What the task asks:
The answer must be an exact copy of the records, with every picture removed.

Segment Open

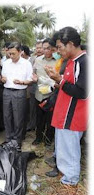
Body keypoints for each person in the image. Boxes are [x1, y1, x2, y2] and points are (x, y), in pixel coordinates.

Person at [46, 27, 88, 185]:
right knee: (64, 149)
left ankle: (70, 181)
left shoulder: (84, 62)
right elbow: (70, 83)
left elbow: (82, 92)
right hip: (64, 114)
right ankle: (67, 177)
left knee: (70, 151)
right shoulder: (72, 62)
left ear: (70, 44)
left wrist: (60, 80)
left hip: (72, 116)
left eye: (60, 47)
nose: (58, 51)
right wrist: (58, 79)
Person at [0, 42, 34, 151]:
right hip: (7, 91)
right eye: (9, 54)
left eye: (14, 54)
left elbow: (30, 80)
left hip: (19, 92)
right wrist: (2, 79)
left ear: (20, 52)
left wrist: (22, 82)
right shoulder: (6, 63)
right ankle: (8, 138)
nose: (11, 56)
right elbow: (3, 78)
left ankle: (17, 141)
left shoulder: (26, 64)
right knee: (7, 116)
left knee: (18, 117)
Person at [33, 38, 57, 146]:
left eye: (48, 48)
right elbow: (33, 73)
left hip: (51, 95)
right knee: (39, 119)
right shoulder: (38, 60)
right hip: (39, 94)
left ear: (53, 49)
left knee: (50, 119)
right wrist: (34, 77)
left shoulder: (58, 61)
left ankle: (48, 139)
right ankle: (38, 138)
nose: (46, 50)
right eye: (44, 48)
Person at [26, 41, 44, 132]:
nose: (39, 50)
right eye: (37, 48)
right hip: (33, 88)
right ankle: (32, 125)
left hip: (45, 89)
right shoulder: (32, 59)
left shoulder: (47, 59)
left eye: (40, 48)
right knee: (32, 108)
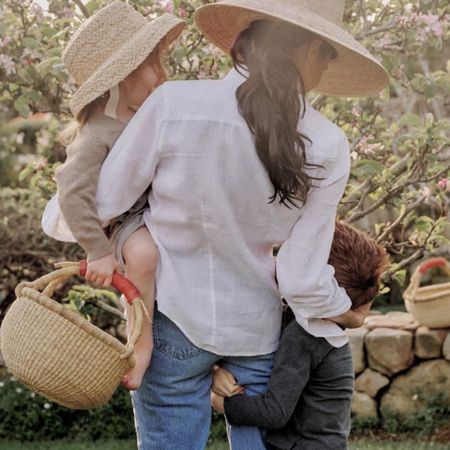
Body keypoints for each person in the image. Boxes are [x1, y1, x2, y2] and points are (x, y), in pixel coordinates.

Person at [93, 0, 389, 448]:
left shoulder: (174, 105)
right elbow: (299, 276)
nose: (326, 71)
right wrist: (344, 309)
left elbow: (103, 203)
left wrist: (136, 245)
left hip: (172, 321)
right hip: (257, 331)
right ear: (308, 48)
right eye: (328, 54)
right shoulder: (327, 143)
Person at [41, 1, 185, 390]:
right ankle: (140, 345)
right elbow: (72, 191)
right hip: (126, 221)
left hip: (160, 209)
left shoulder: (146, 114)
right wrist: (98, 250)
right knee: (142, 255)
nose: (161, 76)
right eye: (152, 65)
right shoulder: (98, 132)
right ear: (121, 76)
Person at [211, 221, 389, 450]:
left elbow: (274, 412)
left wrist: (216, 401)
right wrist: (215, 368)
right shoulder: (322, 321)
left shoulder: (306, 335)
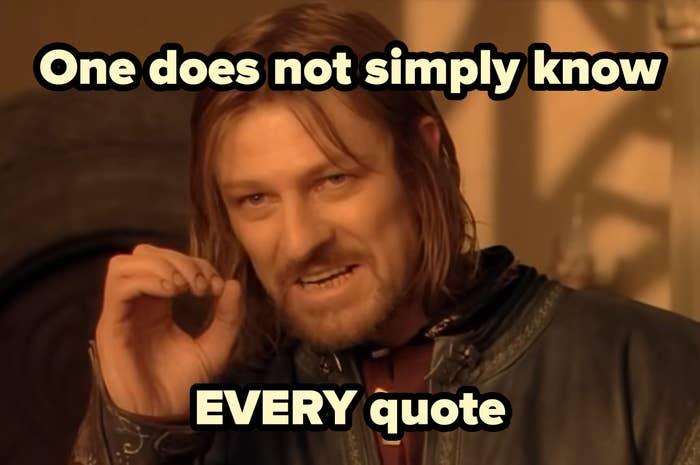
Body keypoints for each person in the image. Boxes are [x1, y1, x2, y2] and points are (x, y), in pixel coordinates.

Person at [69, 3, 700, 465]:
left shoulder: (659, 374)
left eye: (333, 179)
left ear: (422, 157)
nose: (299, 242)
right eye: (256, 199)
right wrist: (141, 432)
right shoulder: (216, 424)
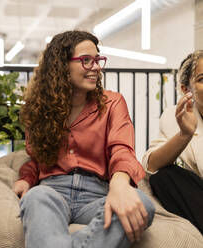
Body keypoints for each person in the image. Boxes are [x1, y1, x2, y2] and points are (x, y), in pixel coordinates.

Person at [13, 30, 155, 248]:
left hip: (97, 194)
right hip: (52, 190)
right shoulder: (39, 109)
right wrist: (26, 179)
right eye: (86, 61)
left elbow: (122, 149)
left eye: (97, 60)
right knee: (35, 197)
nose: (96, 67)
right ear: (61, 66)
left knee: (144, 204)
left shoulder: (113, 103)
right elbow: (36, 158)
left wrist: (119, 185)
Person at [142, 50, 203, 234]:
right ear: (186, 90)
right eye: (202, 79)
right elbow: (150, 165)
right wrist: (185, 134)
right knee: (164, 177)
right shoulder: (176, 115)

Segment Closed

Response to this task:
Body keypoints for each person in the image. Boxes are [x1, y1, x2, y2] and points are (x, y), in pixel coordinates.

Person at [46, 27, 88, 185]:
right knee: (64, 149)
left ankle: (70, 181)
left shoulder: (84, 62)
right elbow: (70, 83)
left elbow: (82, 92)
right hip: (64, 114)
right ankle: (67, 177)
left knee: (70, 151)
right shoulder: (72, 62)
left ear: (70, 44)
left wrist: (60, 80)
left hip: (72, 116)
left eye: (60, 47)
nose: (58, 51)
right wrist: (58, 79)
Person at [0, 42, 34, 151]:
right hip: (7, 91)
right eye: (9, 54)
left eye: (14, 54)
left elbow: (30, 80)
left hip: (19, 92)
right wrist: (2, 79)
left ear: (20, 52)
left wrist: (22, 82)
right shoulder: (6, 63)
right ankle: (8, 138)
nose: (11, 56)
right elbow: (3, 78)
left ankle: (17, 141)
left shoulder: (26, 64)
right knee: (7, 116)
left knee: (18, 117)
Person at [33, 38, 57, 146]:
left eye: (48, 48)
right elbow: (33, 73)
left hip: (51, 95)
right knee: (39, 119)
right shoulder: (38, 60)
right hip: (39, 94)
left ear: (53, 49)
left knee: (50, 119)
right wrist: (34, 77)
left shoulder: (58, 61)
left ankle: (48, 139)
right ankle: (38, 138)
nose: (46, 50)
right eye: (44, 48)
Person at [26, 41, 44, 132]:
nose: (39, 50)
right eye: (37, 48)
right hip: (33, 88)
right ankle: (32, 125)
left hip: (45, 89)
right shoulder: (32, 59)
left shoulder: (47, 59)
left eye: (40, 48)
right knee: (32, 108)
Body keypoints for each person in the image. Boxes are [x1, y1, x2, y2] and points are (x, y), in pixel coordinates.

Person at [93, 0, 389, 448]:
left shoulder: (174, 105)
right elbow: (299, 276)
nose: (326, 71)
right wrist: (344, 309)
left elbow: (103, 203)
left wrist: (136, 245)
left hip: (172, 321)
right hip: (257, 331)
right ear: (308, 48)
right eye: (328, 54)
right shoulder: (327, 143)
Person at [41, 1, 185, 390]:
right ankle: (140, 345)
right elbow: (72, 191)
right hip: (126, 221)
left hip: (160, 209)
left shoulder: (146, 114)
right wrist: (98, 250)
right knee: (142, 255)
nose: (161, 76)
right eye: (152, 65)
right shoulder: (98, 132)
right ear: (121, 76)
Person at [211, 221, 389, 450]:
left elbow: (274, 412)
left wrist: (216, 401)
right wrist: (215, 368)
right shoulder: (322, 321)
left shoulder: (306, 335)
Body keypoints for each person in the image. Boxes are [x1, y1, x2, y2] and points are (x, y), in pixel coordinates.

Person at [69, 3, 700, 465]:
left shoulder: (659, 374)
left eye: (333, 179)
left ear: (422, 157)
nose: (299, 242)
right eye: (256, 199)
right wrist: (141, 432)
right shoulder: (216, 424)
Body keypoints for each person in the image. Boxes are [x1, y1, x2, y2] and points are (x, y), in pixel coordinates.

Person at [13, 30, 155, 248]:
left hip: (97, 194)
right hip: (52, 190)
right shoulder: (39, 109)
right wrist: (26, 179)
right eye: (86, 61)
left elbow: (122, 149)
left eye: (97, 60)
right knee: (35, 197)
nose: (96, 67)
right ear: (61, 66)
left knee: (144, 204)
left shoulder: (113, 103)
right elbow: (36, 158)
left wrist: (119, 185)
Person at [142, 50, 203, 234]:
right ear: (186, 90)
right eye: (202, 79)
right elbow: (150, 165)
right wrist: (185, 134)
right knee: (164, 177)
right shoulder: (176, 115)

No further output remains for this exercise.